I somehow cant shake the feeling that every story starts to contradict itself if you dig deep enough ...

Originally Posted by UnknownEvil
But the whole story revolves around the tadpole and the True Souls so far. If you can get rid of it by dying and getting resurrected it's bull.
That is the thing ... you cant.
Just once uppon a time (yes this topic was here multiple times allready) someone come to conclusion that you should be able to. laugh

In my honest opinion just this idea is pure riping off any roleplay and just messing with rules themselves ... i mean come on, the basic condition of this whole plan is for your character to ask someone to murder him to death ...
And some people still believe that is good story element? laugh

Originally Posted by UnknownEvil
They should really think about that or just tell that they know but had no idea how to do it otherwise.
Some things should go without saying tho. :-/

I think you're being a bit too lenient on Larian with that first point. Most good stories might have flaws and certain logical leaps when you dig deep enough, things that just sort of have to happen the way they do for the story to work, but I don't think a good story outright contradicts itself in a meaningful way. There are parts of this story that do kind of fall apart if you think about them at all, it's not even a matter of digging deep. Given that this is still the beginning of the story, there's no way to be sure how many of these things are actually poor writing or are meant to not hold up, so in those cases I'm hapy just pointing them out and moving on.
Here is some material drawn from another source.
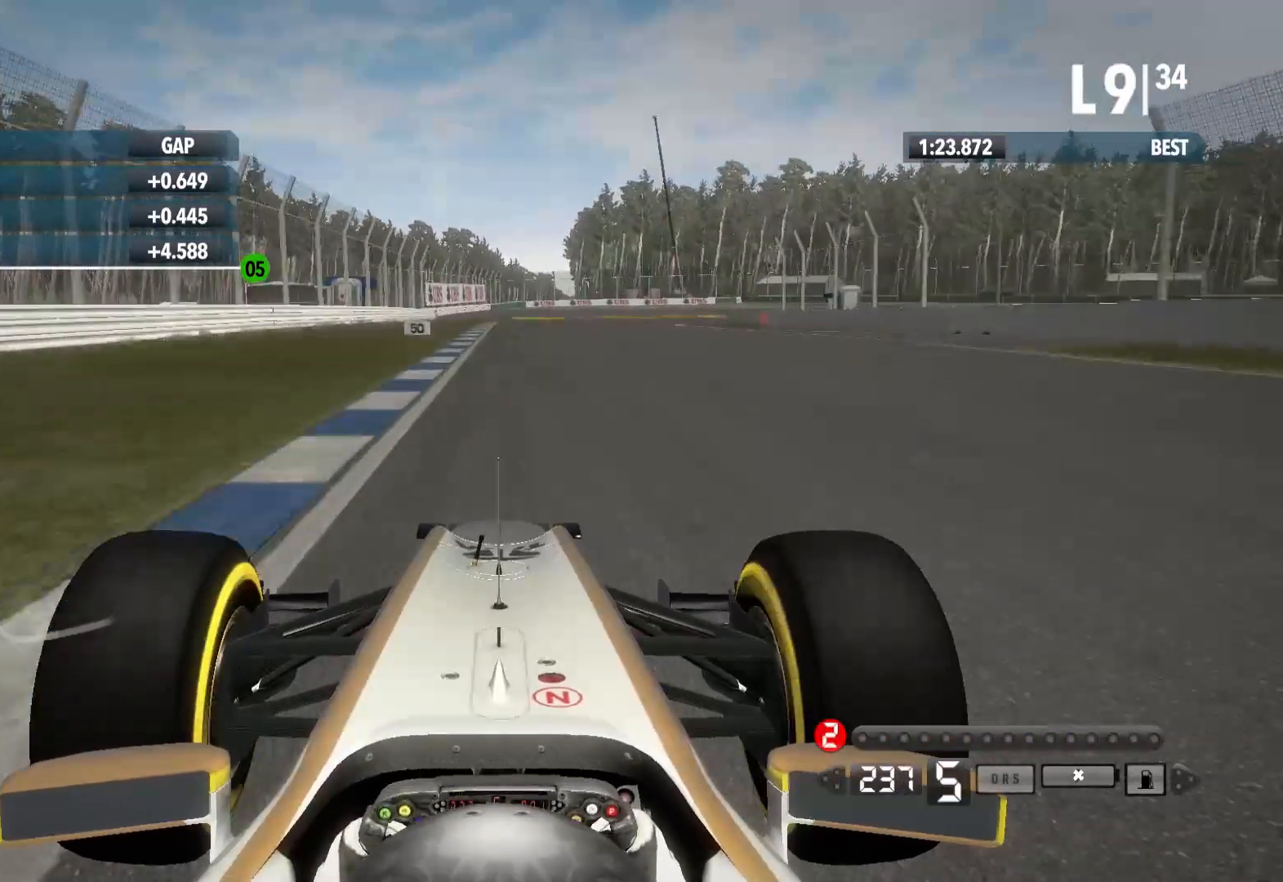
{"buttons": ["L2"], "left_stick": "center", "right_stick": "center", "events": [[17, "X", "down"], [117, "X", "up"], [233, "X", "down"], [333, "X", "up"]]}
With all that having been said, the problem with the tadpoles is in the way the story conveys information. We see the tadpole crawl out of that one true soul and we learn they crawl out upon death. Great. But we can die in the game a bunch of times, Gale can die and that death is explicitly addressed in the game. It becomes hard for us as the player to understand how much of that is happening "in story" and how much is down to "gameiness." Are the characters actually dying in the fiction of the game? The way that the skeleton guy is integrated makes the line even more blurred. This makes it so that when the characters don't voice this obvious possibility at all, it feels kind of off to a lot of people. I agree that it makes perfect sense for them not to go through with the plan, but I think having someone voice it, specifically because it's so obvious, would help clear things up a lot.